Principle-Centered Leadership Will Help You Resolve These Dilemmas And Many Others:
1. How do we achieve and maintain a wise, renewing balance between work and family and between professional and personal areas of life, in the middle of constant pressures and crises?
2. How do we unleash the creativity, talent, and energy of the vast majority of the work force, whose jobs neither require nor reward such resources?
3. How do we create team spirit and harmony among people and departments that have been attacking and criticizing each other for years, while contending for scarce resources, playing political games, and working from hidden agendas?

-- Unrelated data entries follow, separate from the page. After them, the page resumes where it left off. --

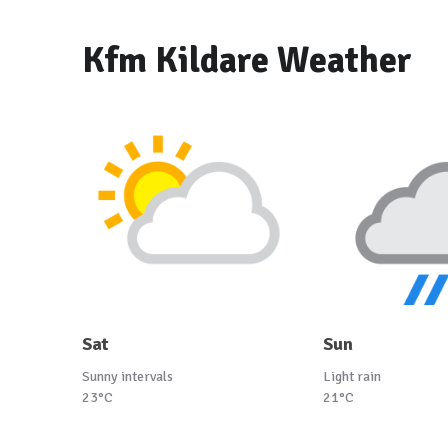
Kfm Kildare Weather
Sat
Sun
Sunny intervals
Light rain
23°C
21°C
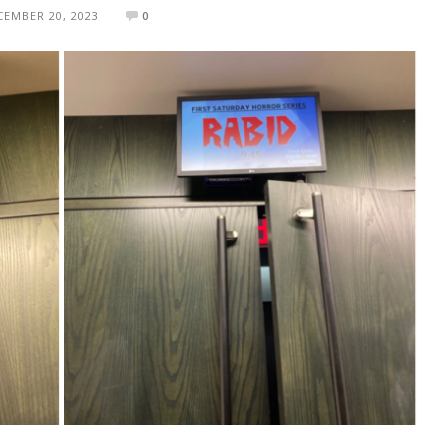
CEMBER 20, 2023
0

4. How can we realize that the choice between hardball (“tough” management that tries to force a better bottom line) and softball (“kind” management that hopes for a better bottom line) is transcended by a third alternative that is both tougher and kinder?
5. How can we have a culture characterized by change, flexibility, and continuous improvement and still maintain a sense of stability and security?
6. How do we get people and culture aligned with strategy, so that everyone in an organization is as committed to the strategy as those who formulated it?
7. How can all people at all levels of an organization internalize the principles of total quality and continuous improvement when they are so cynical, fatigued, and disillusioned with all the past “programs of the month”?
8. How can we create a complementary team based on mutual respect when so few value diversity and pluralism?
9. How do we turn a mission statement into a constitution—the supreme guiding force of an entire organization—instead of a collection of nebulous, meaningless, and cynicism-inducing platitudes?
10. How do we maintain control, yet give people the freedom and autonomy they need to be effective and fulfilled in their work?